The absolute minimum fix is to prevent this code from crashing should it get the wrong/unexpected data…
One of the issues leading to this problem is that the type being used here derives from a common base class. This does offer a great deal of convenience in practice within this codebase, but it also leads to this kind of complexity (source of bugs) where Bar isMostlyButNotAlwaysA Foo.
Hard-coded array size, no checking
This one arrived as a crash callstack in some code I had a lot to do with a while back, that had remained largely nearly touched for a number of months. The code is heavily optimized and is reasonably complex — and quite awkward to modify. As a result, having to locate and fix bugs in this code is a somewhat daunting task, not least because of how much use it has received (every frame…), and has been running without problems for a long time.
Fortunately (HAHAHAHA), it seems the problem was really quite simple: this code uses some fixed-size static arrays for storage of intermediate data. At no point is there a check that the data being processed does not exceed the size of these arrays. As is the way of these things, the size of the data being processed has grown over time, resulting in a silent writing past the end of one of these arrays. Crashilarity ensues.
Fix: increase the size of the arrays, add an assert to make sure we have enough space.
(Removed the comment on one of the arrays asking why it was so small in the first place :\ )
- Double-init of system — whereas yesterday I was failing to init the system I was working with, today I managed to call the init function twice.

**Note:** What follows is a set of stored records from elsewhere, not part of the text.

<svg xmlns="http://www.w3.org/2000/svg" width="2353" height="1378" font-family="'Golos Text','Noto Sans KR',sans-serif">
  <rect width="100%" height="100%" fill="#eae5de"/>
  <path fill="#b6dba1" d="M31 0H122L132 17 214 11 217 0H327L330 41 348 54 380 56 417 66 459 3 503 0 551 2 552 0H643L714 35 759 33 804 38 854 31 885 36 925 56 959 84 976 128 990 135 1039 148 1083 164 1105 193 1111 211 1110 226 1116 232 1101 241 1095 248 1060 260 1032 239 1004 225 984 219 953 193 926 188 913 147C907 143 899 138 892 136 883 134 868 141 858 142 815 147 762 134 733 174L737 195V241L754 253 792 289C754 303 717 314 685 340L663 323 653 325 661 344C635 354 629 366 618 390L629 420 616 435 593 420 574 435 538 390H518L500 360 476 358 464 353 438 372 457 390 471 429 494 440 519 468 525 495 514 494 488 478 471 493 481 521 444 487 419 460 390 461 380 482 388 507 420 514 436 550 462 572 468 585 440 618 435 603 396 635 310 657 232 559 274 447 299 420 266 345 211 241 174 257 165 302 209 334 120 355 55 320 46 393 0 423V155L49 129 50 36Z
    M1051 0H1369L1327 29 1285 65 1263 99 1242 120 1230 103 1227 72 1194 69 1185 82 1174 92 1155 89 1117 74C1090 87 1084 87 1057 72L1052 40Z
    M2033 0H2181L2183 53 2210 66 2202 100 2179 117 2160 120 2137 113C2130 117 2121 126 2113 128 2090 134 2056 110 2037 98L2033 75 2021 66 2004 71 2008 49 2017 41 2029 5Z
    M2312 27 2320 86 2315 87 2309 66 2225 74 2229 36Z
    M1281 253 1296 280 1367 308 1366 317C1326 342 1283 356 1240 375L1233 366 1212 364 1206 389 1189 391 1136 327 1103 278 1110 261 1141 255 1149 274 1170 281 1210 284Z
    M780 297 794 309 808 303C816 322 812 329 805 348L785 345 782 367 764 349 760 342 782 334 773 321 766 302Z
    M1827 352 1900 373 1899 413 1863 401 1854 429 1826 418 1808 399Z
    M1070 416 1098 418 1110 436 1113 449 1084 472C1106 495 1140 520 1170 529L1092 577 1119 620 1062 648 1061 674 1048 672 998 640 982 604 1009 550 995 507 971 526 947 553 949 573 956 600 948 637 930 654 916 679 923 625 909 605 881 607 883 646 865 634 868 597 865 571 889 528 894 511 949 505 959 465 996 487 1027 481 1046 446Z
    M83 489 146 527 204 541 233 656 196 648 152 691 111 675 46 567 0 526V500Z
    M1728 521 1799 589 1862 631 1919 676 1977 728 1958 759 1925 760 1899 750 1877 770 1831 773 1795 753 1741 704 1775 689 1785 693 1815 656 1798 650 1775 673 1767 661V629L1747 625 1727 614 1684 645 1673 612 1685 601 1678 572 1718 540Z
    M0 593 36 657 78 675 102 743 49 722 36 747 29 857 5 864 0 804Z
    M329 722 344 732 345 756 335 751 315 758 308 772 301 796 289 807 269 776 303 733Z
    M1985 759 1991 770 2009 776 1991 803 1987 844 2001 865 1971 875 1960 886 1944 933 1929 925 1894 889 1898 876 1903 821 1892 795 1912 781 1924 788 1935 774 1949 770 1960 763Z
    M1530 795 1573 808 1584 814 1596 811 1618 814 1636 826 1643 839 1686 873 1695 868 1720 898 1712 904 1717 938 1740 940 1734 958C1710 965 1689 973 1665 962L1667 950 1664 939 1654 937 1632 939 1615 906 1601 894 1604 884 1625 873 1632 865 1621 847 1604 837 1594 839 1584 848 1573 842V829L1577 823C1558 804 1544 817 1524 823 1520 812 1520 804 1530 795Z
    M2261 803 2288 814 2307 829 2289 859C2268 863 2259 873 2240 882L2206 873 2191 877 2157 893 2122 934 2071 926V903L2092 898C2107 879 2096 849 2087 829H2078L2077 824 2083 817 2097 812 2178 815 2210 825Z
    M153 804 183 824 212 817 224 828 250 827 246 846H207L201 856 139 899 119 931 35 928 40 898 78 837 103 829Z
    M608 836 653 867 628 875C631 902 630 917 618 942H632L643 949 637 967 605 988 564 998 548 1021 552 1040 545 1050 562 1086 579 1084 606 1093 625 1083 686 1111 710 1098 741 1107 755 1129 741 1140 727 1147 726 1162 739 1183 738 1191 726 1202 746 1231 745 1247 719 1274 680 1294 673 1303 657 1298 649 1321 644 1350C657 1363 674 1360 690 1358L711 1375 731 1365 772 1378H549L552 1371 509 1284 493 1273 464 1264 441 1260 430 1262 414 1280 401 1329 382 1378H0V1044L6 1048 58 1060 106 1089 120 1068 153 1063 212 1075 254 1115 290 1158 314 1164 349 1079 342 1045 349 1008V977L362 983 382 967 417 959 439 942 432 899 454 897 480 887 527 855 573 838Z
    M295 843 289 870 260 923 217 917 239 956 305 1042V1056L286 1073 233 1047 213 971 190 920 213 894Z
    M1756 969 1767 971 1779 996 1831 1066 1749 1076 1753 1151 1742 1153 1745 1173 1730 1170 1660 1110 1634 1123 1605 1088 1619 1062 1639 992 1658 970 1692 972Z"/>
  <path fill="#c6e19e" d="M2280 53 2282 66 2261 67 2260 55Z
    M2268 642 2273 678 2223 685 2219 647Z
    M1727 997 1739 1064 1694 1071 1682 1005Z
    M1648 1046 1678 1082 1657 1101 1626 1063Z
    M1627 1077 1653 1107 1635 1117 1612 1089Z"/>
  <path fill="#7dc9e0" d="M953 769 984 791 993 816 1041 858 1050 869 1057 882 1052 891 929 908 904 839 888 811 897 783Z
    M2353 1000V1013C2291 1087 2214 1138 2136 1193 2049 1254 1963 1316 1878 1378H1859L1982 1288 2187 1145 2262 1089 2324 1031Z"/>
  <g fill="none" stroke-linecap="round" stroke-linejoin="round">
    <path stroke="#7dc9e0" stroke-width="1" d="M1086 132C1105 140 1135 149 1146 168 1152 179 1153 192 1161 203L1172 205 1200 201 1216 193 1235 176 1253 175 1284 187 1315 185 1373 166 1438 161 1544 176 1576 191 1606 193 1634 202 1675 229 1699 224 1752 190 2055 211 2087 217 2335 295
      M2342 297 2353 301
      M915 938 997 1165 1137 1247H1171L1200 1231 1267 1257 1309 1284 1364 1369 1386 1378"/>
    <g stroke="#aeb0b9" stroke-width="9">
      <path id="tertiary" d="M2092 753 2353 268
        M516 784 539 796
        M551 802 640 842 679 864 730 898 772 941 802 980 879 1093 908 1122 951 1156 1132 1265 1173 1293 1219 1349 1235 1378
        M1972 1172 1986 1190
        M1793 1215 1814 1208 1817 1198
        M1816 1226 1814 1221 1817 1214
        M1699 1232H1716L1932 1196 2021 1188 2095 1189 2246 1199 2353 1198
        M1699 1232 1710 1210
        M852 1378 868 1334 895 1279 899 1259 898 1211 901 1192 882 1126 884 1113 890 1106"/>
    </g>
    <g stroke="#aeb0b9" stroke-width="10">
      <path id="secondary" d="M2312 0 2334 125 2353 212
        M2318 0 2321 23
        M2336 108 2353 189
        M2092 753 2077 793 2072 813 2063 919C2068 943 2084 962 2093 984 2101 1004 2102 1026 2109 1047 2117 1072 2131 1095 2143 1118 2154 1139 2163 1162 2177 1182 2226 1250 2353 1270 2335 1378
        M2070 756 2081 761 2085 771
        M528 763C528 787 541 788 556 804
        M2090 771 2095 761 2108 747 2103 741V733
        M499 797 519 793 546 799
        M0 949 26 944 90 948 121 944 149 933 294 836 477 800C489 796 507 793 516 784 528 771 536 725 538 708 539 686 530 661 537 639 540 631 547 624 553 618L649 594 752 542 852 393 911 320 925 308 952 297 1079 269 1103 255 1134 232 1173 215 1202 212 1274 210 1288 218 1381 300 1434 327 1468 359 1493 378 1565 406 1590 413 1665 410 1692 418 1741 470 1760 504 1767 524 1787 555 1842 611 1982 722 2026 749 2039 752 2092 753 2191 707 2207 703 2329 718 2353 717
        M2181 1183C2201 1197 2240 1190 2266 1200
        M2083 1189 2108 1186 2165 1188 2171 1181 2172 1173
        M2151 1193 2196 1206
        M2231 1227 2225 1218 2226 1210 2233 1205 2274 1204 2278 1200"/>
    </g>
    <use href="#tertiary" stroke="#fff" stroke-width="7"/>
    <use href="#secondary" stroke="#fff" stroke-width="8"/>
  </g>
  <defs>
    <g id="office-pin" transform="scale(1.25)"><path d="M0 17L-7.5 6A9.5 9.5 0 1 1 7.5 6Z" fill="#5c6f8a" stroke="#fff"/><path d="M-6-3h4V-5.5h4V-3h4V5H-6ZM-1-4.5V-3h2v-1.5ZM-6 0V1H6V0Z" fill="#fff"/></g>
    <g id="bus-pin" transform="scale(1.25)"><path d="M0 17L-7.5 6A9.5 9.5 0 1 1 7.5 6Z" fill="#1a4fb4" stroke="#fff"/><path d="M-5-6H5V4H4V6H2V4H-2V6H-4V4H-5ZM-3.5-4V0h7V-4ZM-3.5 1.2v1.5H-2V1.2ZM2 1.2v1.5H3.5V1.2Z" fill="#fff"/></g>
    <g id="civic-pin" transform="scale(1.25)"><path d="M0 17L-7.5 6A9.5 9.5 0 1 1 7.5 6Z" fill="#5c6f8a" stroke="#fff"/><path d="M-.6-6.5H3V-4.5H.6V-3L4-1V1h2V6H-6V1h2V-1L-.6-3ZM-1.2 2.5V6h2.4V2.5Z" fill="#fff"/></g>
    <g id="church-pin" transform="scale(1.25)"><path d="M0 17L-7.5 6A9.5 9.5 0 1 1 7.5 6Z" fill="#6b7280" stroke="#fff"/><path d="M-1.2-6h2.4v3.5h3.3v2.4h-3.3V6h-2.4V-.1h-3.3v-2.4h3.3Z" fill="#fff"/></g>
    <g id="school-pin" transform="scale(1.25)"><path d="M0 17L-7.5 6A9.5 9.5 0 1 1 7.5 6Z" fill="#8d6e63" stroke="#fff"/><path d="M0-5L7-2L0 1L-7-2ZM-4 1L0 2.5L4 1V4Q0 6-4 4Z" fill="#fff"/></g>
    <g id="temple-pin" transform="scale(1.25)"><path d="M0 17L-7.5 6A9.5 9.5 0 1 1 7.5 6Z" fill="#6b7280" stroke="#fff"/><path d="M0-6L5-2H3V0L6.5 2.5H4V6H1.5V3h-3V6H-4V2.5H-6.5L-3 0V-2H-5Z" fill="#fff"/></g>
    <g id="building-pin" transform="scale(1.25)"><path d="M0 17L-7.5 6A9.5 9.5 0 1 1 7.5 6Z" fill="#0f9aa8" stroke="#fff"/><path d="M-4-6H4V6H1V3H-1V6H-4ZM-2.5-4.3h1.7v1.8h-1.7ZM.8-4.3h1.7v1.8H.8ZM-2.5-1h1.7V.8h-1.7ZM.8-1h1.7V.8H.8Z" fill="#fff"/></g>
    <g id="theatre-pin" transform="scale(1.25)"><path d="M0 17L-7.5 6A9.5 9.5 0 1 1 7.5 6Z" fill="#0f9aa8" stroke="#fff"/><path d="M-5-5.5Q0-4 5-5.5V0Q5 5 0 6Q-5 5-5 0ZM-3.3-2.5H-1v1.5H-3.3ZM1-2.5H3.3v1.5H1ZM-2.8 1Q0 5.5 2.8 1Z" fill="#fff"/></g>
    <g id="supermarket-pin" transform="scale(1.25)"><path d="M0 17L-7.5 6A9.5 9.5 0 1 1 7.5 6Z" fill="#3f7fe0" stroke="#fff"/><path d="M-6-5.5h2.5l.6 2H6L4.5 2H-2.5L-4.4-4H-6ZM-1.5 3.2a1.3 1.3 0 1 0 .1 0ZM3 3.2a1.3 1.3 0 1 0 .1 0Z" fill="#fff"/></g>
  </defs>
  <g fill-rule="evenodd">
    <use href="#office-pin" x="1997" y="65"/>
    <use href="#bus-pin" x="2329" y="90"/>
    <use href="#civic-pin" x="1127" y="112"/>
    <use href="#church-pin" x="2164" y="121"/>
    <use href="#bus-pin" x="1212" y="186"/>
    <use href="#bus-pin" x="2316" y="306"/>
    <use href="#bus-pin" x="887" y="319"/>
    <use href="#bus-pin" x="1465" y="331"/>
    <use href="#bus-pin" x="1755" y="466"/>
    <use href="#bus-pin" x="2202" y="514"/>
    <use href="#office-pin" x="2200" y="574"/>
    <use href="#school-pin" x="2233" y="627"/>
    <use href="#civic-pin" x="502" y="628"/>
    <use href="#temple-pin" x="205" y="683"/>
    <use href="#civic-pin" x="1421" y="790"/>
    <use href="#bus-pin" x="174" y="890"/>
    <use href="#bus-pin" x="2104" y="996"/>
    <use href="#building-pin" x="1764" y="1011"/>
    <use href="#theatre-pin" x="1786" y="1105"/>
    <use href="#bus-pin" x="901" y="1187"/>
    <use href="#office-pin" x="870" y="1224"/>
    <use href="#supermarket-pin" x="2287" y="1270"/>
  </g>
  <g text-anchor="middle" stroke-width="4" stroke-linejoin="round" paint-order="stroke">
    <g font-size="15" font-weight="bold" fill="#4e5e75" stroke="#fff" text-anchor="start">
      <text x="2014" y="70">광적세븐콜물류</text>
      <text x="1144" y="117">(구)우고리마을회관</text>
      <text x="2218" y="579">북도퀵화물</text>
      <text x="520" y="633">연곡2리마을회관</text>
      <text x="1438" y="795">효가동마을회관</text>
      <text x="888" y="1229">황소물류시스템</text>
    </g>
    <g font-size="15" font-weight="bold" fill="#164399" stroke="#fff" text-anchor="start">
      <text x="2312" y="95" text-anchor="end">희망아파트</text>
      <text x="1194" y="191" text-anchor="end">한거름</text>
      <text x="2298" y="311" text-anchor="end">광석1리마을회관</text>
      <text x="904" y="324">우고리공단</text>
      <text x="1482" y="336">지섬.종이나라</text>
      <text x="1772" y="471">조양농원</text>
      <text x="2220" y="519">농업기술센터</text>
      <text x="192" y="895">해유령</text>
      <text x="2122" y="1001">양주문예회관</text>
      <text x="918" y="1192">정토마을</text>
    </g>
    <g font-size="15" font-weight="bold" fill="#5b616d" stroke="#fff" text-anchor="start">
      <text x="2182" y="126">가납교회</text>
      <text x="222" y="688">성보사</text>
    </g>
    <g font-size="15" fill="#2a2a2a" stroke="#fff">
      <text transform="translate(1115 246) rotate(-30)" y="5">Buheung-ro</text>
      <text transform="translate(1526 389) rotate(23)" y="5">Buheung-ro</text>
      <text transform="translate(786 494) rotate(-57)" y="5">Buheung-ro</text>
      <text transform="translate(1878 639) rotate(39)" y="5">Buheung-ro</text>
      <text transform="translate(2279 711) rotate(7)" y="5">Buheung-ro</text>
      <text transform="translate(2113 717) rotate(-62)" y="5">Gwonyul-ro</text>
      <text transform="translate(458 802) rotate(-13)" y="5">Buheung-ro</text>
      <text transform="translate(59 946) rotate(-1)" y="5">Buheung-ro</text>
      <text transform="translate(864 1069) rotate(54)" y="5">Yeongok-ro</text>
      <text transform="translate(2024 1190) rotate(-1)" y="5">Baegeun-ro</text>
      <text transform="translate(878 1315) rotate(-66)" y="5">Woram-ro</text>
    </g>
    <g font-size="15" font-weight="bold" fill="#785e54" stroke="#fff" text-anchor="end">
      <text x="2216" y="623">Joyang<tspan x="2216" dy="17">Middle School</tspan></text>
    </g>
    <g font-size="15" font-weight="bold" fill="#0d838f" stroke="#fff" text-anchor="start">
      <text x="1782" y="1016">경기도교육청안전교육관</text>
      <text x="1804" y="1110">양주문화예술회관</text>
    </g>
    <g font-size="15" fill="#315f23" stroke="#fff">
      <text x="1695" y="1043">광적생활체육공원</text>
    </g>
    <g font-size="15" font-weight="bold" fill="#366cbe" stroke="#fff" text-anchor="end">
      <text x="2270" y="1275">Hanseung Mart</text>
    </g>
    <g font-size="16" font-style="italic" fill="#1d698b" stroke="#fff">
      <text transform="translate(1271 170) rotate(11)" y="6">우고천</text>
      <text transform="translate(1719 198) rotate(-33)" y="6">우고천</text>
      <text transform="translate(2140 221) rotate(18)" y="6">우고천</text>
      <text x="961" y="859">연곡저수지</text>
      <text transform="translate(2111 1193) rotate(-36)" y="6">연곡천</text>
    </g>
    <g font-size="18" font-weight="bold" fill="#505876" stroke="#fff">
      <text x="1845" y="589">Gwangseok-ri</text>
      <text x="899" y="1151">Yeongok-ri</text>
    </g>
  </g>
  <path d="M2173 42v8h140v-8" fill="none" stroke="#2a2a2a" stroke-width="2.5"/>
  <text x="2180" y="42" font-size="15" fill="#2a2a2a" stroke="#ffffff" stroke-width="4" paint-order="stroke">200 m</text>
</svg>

Added a flag and check to detect this.
- Double-shutdown of system — Later on in the day (after I’d got past most of my other bugs), I discovered I was calling the shutdown function for the system twice, in exactly the same way as I’d been double-calling the init function. I should have checked for this when I fixed the double-init bug (where there’s smoke…)
- Failure to flush — started writing a prefix token to a buffer with an incorrect initialization order. Data didn’t get flushed, record of memory blocks was confused, things failed.
- Need to reset state after flush — once the buffer is flushed to disk, reset all the variables that tracked the un-flushed state.
- Flush [too] early and flush [too] often — put calls to various Flush() methods from a range of class destructors. Got a little carried away. Let it mellow.
- Calling functions on the right objects — sometimes it’s nice to be able to construct things from other things, and to be able to rely on object lifetimes to encode certain behaviors. Even so, it will usually matter which object’s method gets called…
- Case matters. Sometimes. — When interacting with an external unfamiliar system, it’s worth making sure you know whether it is case sensitive. In this instance, it was, and I wasn’t. I worked this out almost by accident, which is regrettable.
Post-disaster-mortem: working through this code was highly reactive — I spent far too little time reading the code and working out what it was/should be doing, and far too much compiling, running the app, eyeballing output, manually feeding it into the next system, and trying to work out what I’d done wrong each time. I have no doubt that manually tracing through [a relatively small amount of] code, and validating its function up front would have saved me a lot of time.
Note to self: know when you’ve fallen into the reactive compile/test/modify cycle and step back to look at the bigger picture.